In recent years, considerable research into Cu-Fe alloys has led to the development of a large number of practical alloys that meet the various performance requirements of IC frames. And the alloy is widely applied to the manufacture of IC frames due to excellent process performance and low cost, and is the mainstream alloy of the copper alloy lead frame material at present. Of the 3 grades of the produced Cu-Fe alloy, C194 alloy is a representative one.
However, the copper alloy of the C194 lead frame produced at present has the problems of uneven alloy structure, fine and dispersed precipitated phase and the like, and the conductivity, the strength, the plasticity and the like of the product can not meet the requirements.

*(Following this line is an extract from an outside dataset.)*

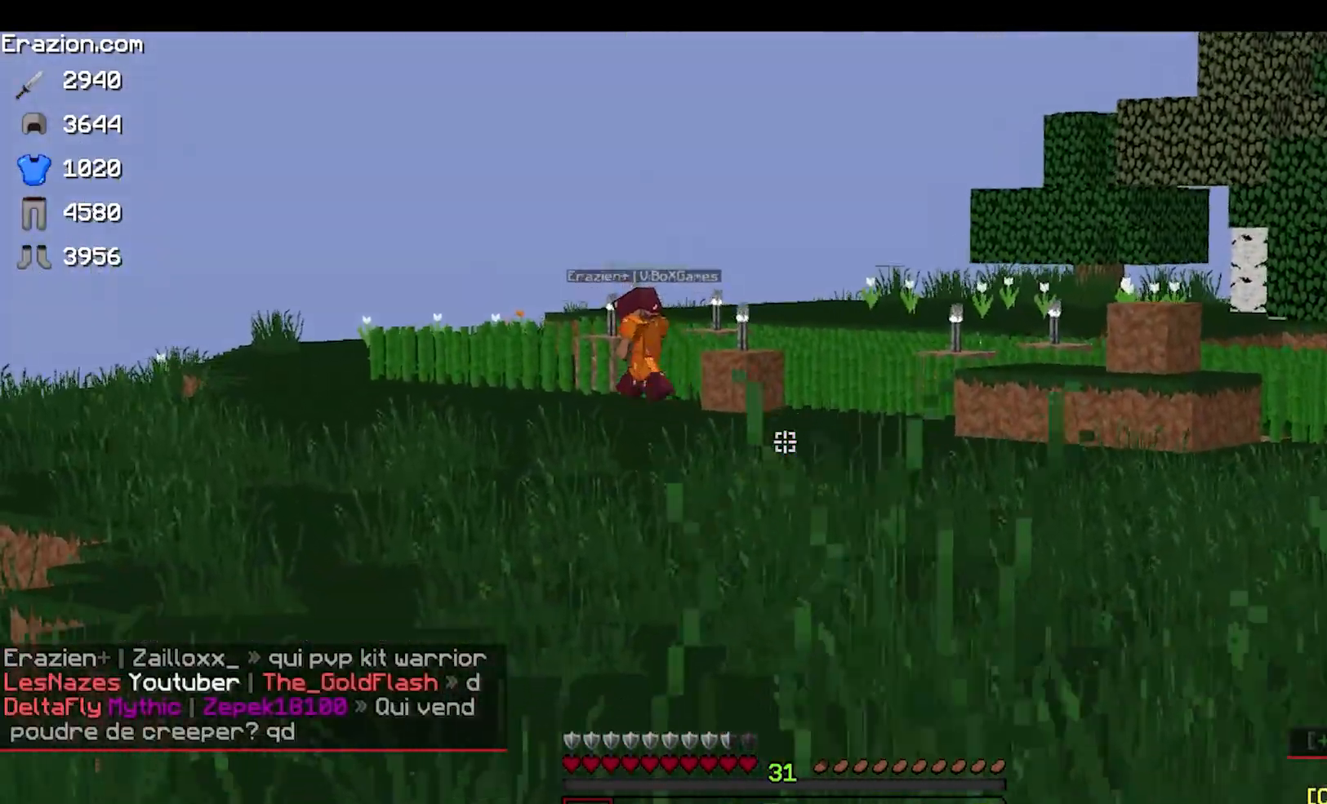
{"keys": ["w"], "mouse": [], "events": []}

In the prior art, patent publication No. CN 1940104A, published on 4.4.4.2007, "copper alloy for lead frame and manufacturing method thereof", discloses copper alloy in which FE is 2.0-2.6 WT%, ZN is 0.05-0.1 WT%, P is 0.01-0.03 WT%, MG is 0-0.05 WT%, RE is 0.01-1.5 WT%, and the manufacturing method comprises melting raw materials, injecting into a mold, and cooling at a cooling rate of 80 ℃/MIN or more within a temperature range from liquidus temperature to 400 ℃; hot rolling and rolling the casting blank at the heating temperature below 1000 ℃, and repeatedly carrying out cold rolling and two-stage continuous annealing at 300-600 ℃; cold rolling to make its thickness change amount reach above 40%, and annealing at 450 deg.C or below to obtain the final product. However, the tensile strength, hardness, elongation, conductivity and other properties of the copper alloy still cannot be low, and the requirements of the existing product on conductivity, strength, plasticity and the like cannot be met.
Disclosure of Invention
The invention aims to provide an etched lead frame copper casting blank and a production method thereof, wherein through component design and production process control, the alloy structure is uniform, precipitated phases are fine and dispersed, and the comprehensive performance is superior; and the alloy price is relatively low, and the production efficiency is high.

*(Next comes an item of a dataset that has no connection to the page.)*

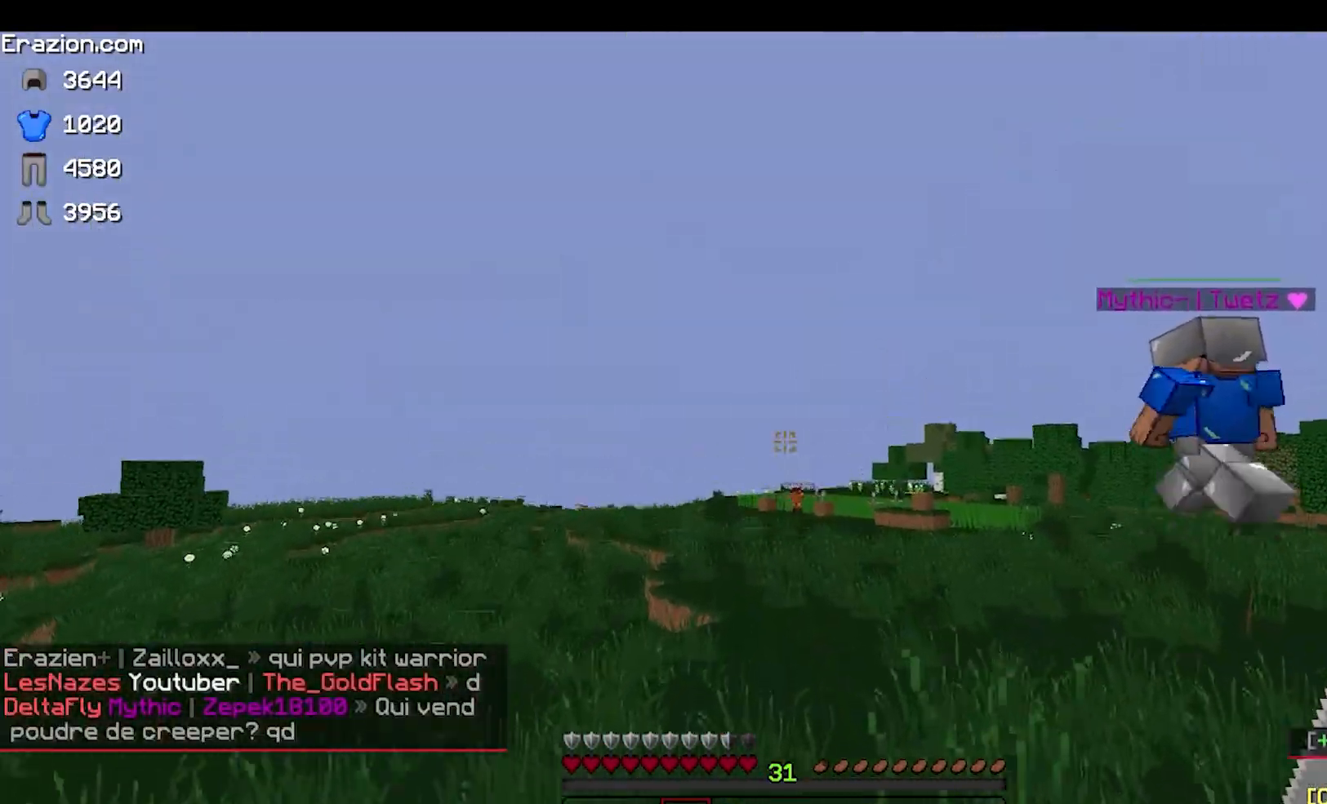
{"keys": ["w"], "mouse": ["left", "right"], "events": [[467, "mouse_left", "down"], [467, "mouse_right", "down"]]}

The specific technical scheme of the invention is as follows:
the etched lead frame copper casting blank comprises the following components in percentage by mass:
fe 1.8-2.4%, zn 0.8-1.2%, P0.02-0.05%, mg 0.01-0.03%, re0.01-1.2%, and the balance of Cu and inevitable impurities.
The inevitable impurities are at least one or more of As, sb, bi, pb, sn and Ni elements, and the total amount of the inevitable impurities is controlled to be less than 0.05wt%;
furthermore, in the components of the etched lead frame copper casting blank, the content of S is controlled to be below 25 ppm;
the etched lead frame copper casting blank has the tensile strength of more than 500MPa, the hardness of more than 100Hv, the conductivity of more than 65 percent IACS and the elongation of more than 6.5 percent, and can better meet various requirements of the electronic industry field on the performance of the lead frame material;
the invention provides a production method of an etched lead frame copper casting blank, which comprises the following steps:
1) Heating and melting the electrolytic copper, and then adding a copper-iron intermediate alloy;
2) After the copper-iron intermediate alloy is melted, adding the copper-phosphorus intermediate alloy with the mass being 1/3 of that of the required copper-phosphorus intermediate alloy, and preserving heat;
3) Adding magnesium simple substance, zinc simple substance and rare earth, melting, and keeping the temperature;
4) Adding the rest copper-phosphorus intermediate alloy, melting completely, and keeping the temperature;
5) And (5) casting.
In the step 1), electrolytic copper is heated and melted, and the temperature is controlled to be 1200-1300 ℃;
preserving the heat in the step 2) for 1-3min;
preserving the heat in the step 3) for 3-5min;
preserving the heat in the step 4) for 9-11min;
and 5) casting, namely casting a casting blank of 220 multiplied by 160 multiplied by 650 (mm) by using a small-sized vertical semi-continuous casting machine, performing primary cooling by using a casting mould and performing secondary cooling by using water drenching, wherein the temperature is reduced to be within the temperature range of 400 ℃, and the cooling rate is more than 80 ℃/min.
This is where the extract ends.